L’intelligence artificielle s’invite à grande vitesse dans le secteur financier. Mais si elle transforme les usages et les promesses de performance, elle bouscule aussi les fondamentaux de la relation client. La conviction de Renaud Dumora sur le sujet est claire : la technologie ne peut pas remplacer entièrement l’humain, elle le complète avantageusement. À condition de poser un cadre éthique et de cultiver une exigence fondamentale : la confiance.
Un terrain déjà fertile pour l’IA
L’industrie financière et ses secteurs variés – banque, assurance, gestion d’actifs… – sont historiquement riches en données et en processus décisionnels fondés sur des modèles statistiques et économétriques. Autrement dit, un terrain propice à l’IA, que ce soit pour l’analyse de risques, la personnalisation d’offres ou encore l’automatisation de tâches à faible valeur ajoutée. BNP Paribas adopte une approche stratégique déterminée et disciplinée. « Nous n’en sommes qu’aux prémices, prévient Renaud Dumora. Ce n’est pas encore à grande échelle. Mais l’impact de l’IA est déjà tangible sur notre façon de coder, de servir nos clients, de travailler et d’interagir ».
IA et réactivité
L’une des raisons qui justifie l’utilisation si rapide de l’intelligence artificielle, selon lui : sa réactivité. Renaud Dumora donne un cas d’usage relevant d’un sujet précis : l’assurance pour smartphones. « Le téléphone est devenu un objet vital pour chacun, presque l’extension de soi. Quand il est défectueux, le client attend une solution très rapide, et donc une réponse de son assureur quasi-instantanée. C’est typiquement une situation où l’IA fait la différence ». Grâce à l’automatisation des diagnostics et à la reconnaissance des cas fréquents, la réponse peut être donnée en moins de cinq secondes. L’efficacité est redoutable. Mais suffit-elle à justifier une généralisation aux différents domaines de la finance ? Si l’IA excelle dans la gestion de l’urgence, elle atteint vite ses limites lorsqu’il s’agit par exemple de décisions à forte portée patrimoniale ou émotionnelle, comme sur notre retraite ou sur un investissement pour un projet familial.
« Investir, ce n’est pas seulement une opération financière, c’est une décision pour un projet de vie ».
L’investissement : un acte intime qui exige confiance et transparence
« Investir, c’est un acte de projection personnelle, parfois familial. Ce n’est pas seulement une opération financière, c’est une décision pour un projet de vie ». Pour le Directeur général adjoint du Groupe en charge du pôle IPS, l’hybridation humain - IA est indispensable dans ces moments-clés, car le client ne cherche pas uniquement un taux de rendement, un niveau de risque, une allocation d’actifs mais une écoute, une vision, un échange, un accompagnement personnalisé dans un projet de vie personnel. Et ce dans un climat de confiance.

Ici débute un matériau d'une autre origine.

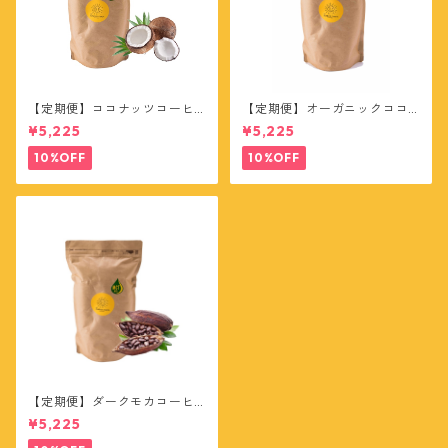
【定期便】ココナッツコーヒ
【定期便】オーガニックココ
ー20杯分
ア20杯分
¥5,225
¥5,225
10%OFF
10%OFF
【定期便】ダークモカコーヒ
ー20杯分
¥5,225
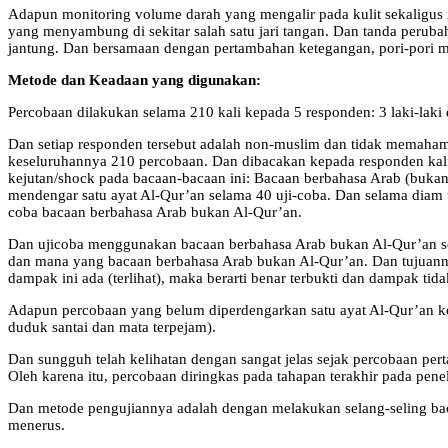
Adapun monitoring volume darah yang mengalir pada kulit sekaligus m
yang menyambung di sekitar salah satu jari tangan. Dan tanda perub
jantung. Dan bersamaan dengan pertambahan ketegangan, pori-pori me
Metode dan Keadaan yang digunakan:
Percobaan dilakukan selama 210 kali kepada 5 responden: 3 laki-laki
Dan setiap responden tersebut adalah non-muslim dan tidak memaham
keseluruhannya 210 percobaan. Dan dibacakan kepada responden kali
kejutan/shock pada bacaan-bacaan ini: Bacaan berbahasa Arab (bukan
mendengar satu ayat Al-Qur’an selama 40 uji-coba. Dan selama diam te
coba bacaan berbahasa Arab bukan Al-Qur’an.
Dan ujicoba menggunakan bacaan berbahasa Arab bukan Al-Qur’an sep
dan mana yang bacaan berbahasa Arab bukan Al-Qur’an. Dan tujuann
dampak ini ada (terlihat), maka berarti benar terbukti dan dampak ti
Adapun percobaan yang belum diperdengarkan satu ayat Al-Qur’an kep
duduk santai dan mata terpejam).
Dan sungguh telah kelihatan dengan sangat jelas sejak percobaan pe
Oleh karena itu, percobaan diringkas pada tahapan terakhir pada pen
Dan metode pengujiannya adalah dengan melakukan selang-seling bac
menerus.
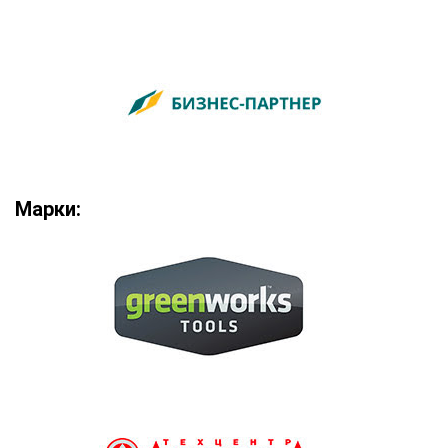
Марки:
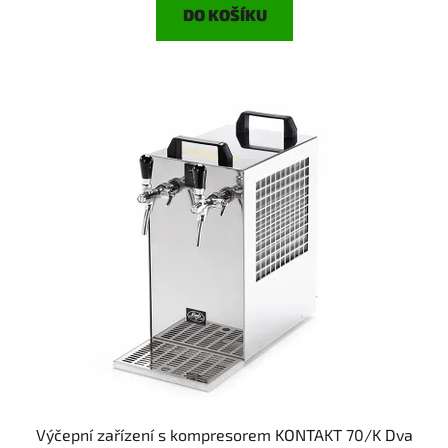
DO KOŠÍKU
Výčepní zařízení s kompresorem KONTAKT 70/K Dva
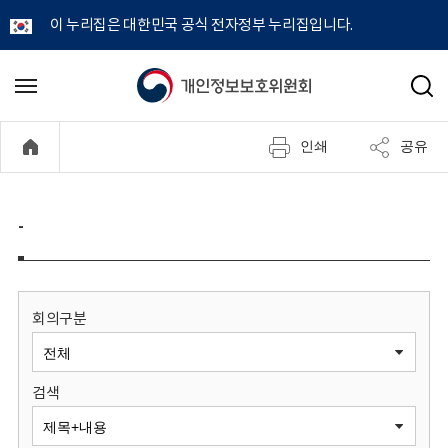
이 누리집은 대한민국 공식 전자정부 누리집입니다.
개
메
검
뉴
색
인
열
인쇄
공유
기
정
보
-
보
호
회의구분
위
검색
원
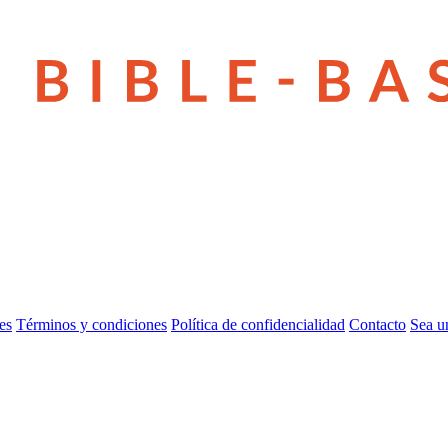
es
Términos y condiciones
Política de confidencialidad
Contacto
Sea u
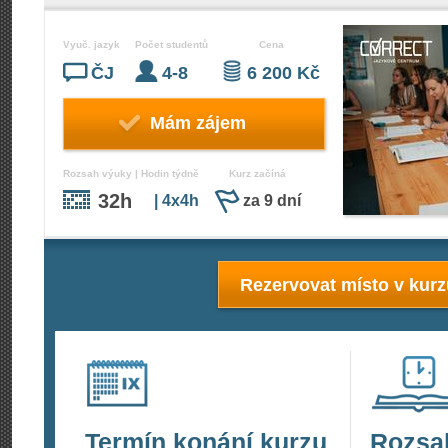
Vyuč. jazyk
Počet studentů
Cena
ČJ
4-8
6 200 Kč
Mám zájem
Rozsah výuky | Hodin týdně
Kurz začíná
32h
| 4x4h
za 9 dní
Rezervovat místo v kur
Termín konání kurzu
Rozsa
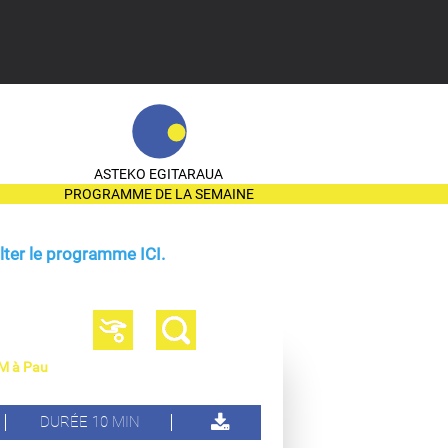
ASTEKO EGITARAUA
PROGRAMME DE LA SEMAINE
ter le programme ICI.
CM à Pau
DURÉE 10 MIN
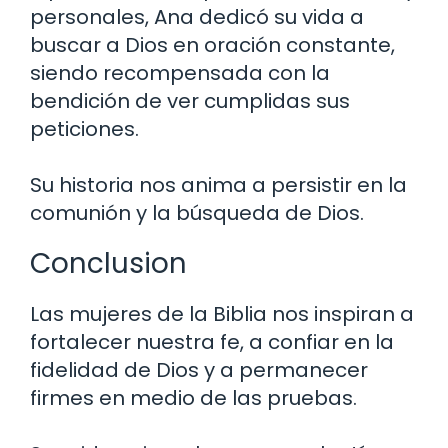
personales, Ana dedicó su vida a
buscar a Dios en oración constante,
siendo recompensada con la
bendición de ver cumplidas sus
peticiones.
Su historia nos anima a persistir en la
comunión y la búsqueda de Dios.
Conclusion
Las mujeres de la Biblia nos inspiran a
fortalecer nuestra fe, a confiar en la
fidelidad de Dios y a permanecer
firmes en medio de las pruebas.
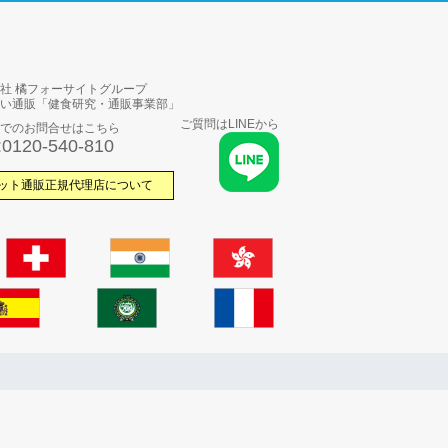
社 橘フォーサイトグループ
い通販「健食研究・通販事業部」
ご質問はLINEから
でのお問合せはこちら
:0120-540-810
ット通販正規代理店について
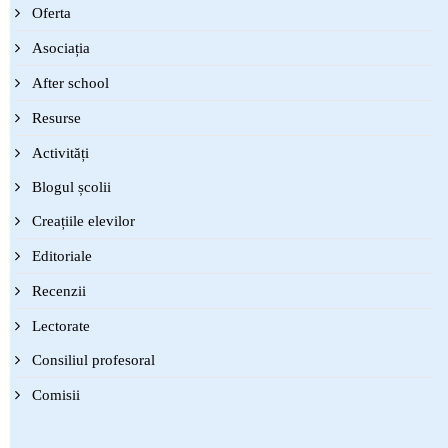
Oferta
Asociația
After school
Resurse
Activități
Blogul școlii
Creațiile elevilor
Editoriale
Recenzii
Lectorate
Consiliul profesoral
Comisii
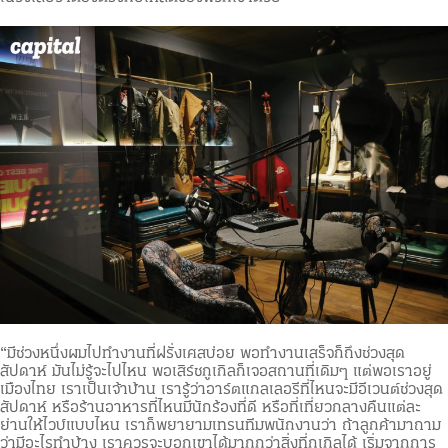
“มีช่วงหนึ่งผมไปทำงานที่ฝรั่งเศสบ่อย พอทำงานเสร็จก็ถึงช่วงสุด
สัปดาห์ มันไม่รู้จะไปไหน พอเสิร์ชกูเกิลก็เจอสถานที่เดิมๆ แต่พอเราอยู่
เมืองไทย เราเป็นเจ้าบ้าน เรารู้ว่าอาร์ตแกลเลอรีที่ไหนจะมีอีเวนต์ช่วงสุด
สัปดาห์ หรือร้านอาหารที่ไหนมีนักร้องที่ดี หรือที่เที่ยวกลางคืนแต่ละ
ย่านให้ไวบ์แบบไหน เราก็พยายามเทรนทีมพนักงานว่า ถ้าลูกค้ามาถาม
ว่ามีอะไรทำบ้าง เราควรจะบอกเขาได้มากกว่าสิ่งที่กูเกิลได้ เริ่มจากการ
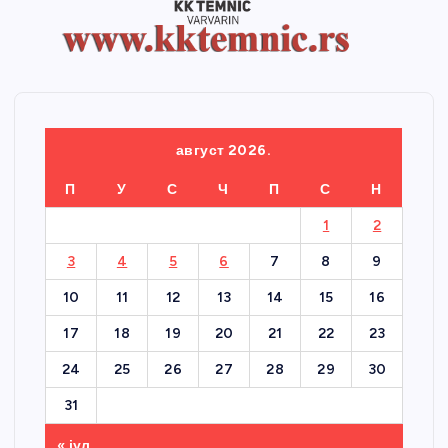
август 2026.
П
У
С
Ч
П
С
Н
1
2
3
4
5
6
7
8
9
10
11
12
13
14
15
16
17
18
19
20
21
22
23
24
25
26
27
28
29
30
31
« јул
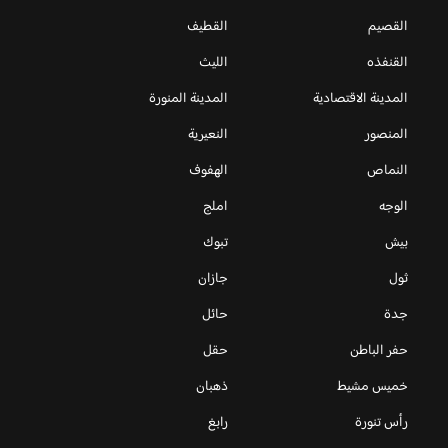
القصيم
القطيف
القنفذه
الليث
المدينة الاقتصادية
المدينة المنورة
المنصور
النعيرية
النماص
الهفوف
الوجه
املج
بيش
تبوك
ثول
جازان
جدة
حائل
حفر الباطن
حقل
خميس مشيط
ذهبان
رأس تنورة
رابغ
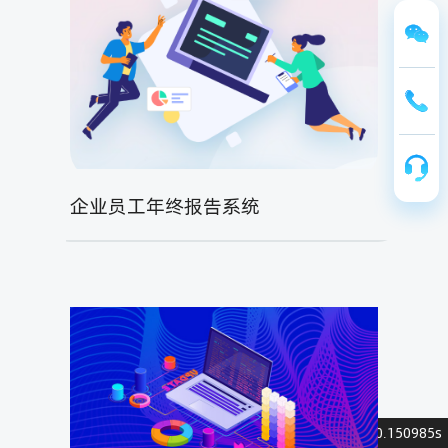



企业员工年终报告系统
0.150985s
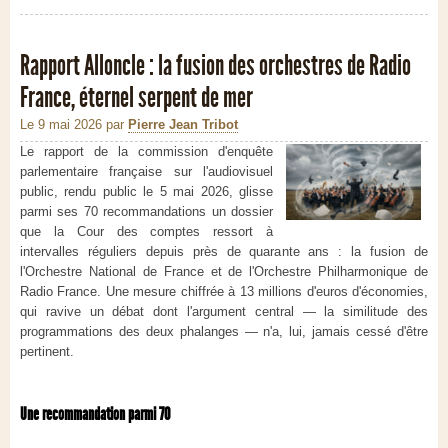
Rapport Alloncle : la fusion des orchestres de Radio
France, éternel serpent de mer
Le 9 mai 2026
par
Pierre Jean Tribot
Le rapport de la commission d'enquête
parlementaire française sur l'audiovisuel
public, rendu public le 5 mai 2026, glisse
parmi ses 70 recommandations un dossier
que la Cour des comptes ressort à
intervalles réguliers depuis près de quarante ans : la fusion de
l'Orchestre National de France et de l'Orchestre Philharmonique de
Radio France. Une mesure chiffrée à 13 millions d'euros d'économies,
qui ravive un débat dont l'argument central — la similitude des
programmations des deux phalanges — n'a, lui, jamais cessé d'être
pertinent.
Une recommandation parmi 70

Cette exigence appelle trois prérequis. D’abord, la sécurité des données : les clients veulent savoir que les informations les plus sensibles sur leur situation personnelle et/ou familiale sont protégées contre toute intrusion ou risque de fuite. Ensuite, la transparence des décisions : si une IA recommande une action, encore faut-il pouvoir l’expliquer. « Il y a un arbitrage à faire entre la complexité des modèles, de plus en plus holistiques, précis et sophistiqués, et la clarté des explications, la pédagogie que nous pouvons fournir », souligne-t-il. Enfin, la compréhension émotionnelle : dépourvu de conscience, un algorithme ne peut pas percevoir la nuance d’un contexte personnel, culturel, d’une situation où les interrogations relèvent autant de l’émotion que de la raison.
« La vraie confiance vient d’une bonne combinaison entre intelligence artificielle et intelligence humaine ».
IA + humain : le duo d’avenir pour la finance responsable
« La vraie confiance », dit-il, « vient d’une bonne combinaison entre intelligence artificielle et intelligence humaine ». L’IA apporte la rapidité, la précision, la capacité de calcul. L’humain, par sa conscience, apporte l’intelligence émotionnelle, l’empathie, la capacité à percevoir et comprendre au-delà des chiffres, à donner du sens au-delà des mots, entre les lignes. Dans une époque où les interfaces remplacent parfois les interlocuteurs, BNP Paribas fait le choix d’un modèle hybride. « Nos processus automatisés doivent intégrer des garde-fous : à tout moment, s'il le souhaite, un client doit pouvoir parler à une personne bien réelle. Nous devons maintenir ce lien », ajoute Renaud Dumora. L’empathie ne se délègue pas à la machine.
Ainsi, son intuition est claire : « L’enjeu véritable, ce n’est pas de rendre l’IA toujours plus puissante. C’est de trouver l’équilibre avec l’humain pour préserver ce que la machine ne sait pas simuler : l’attention, la compréhension, la relation ».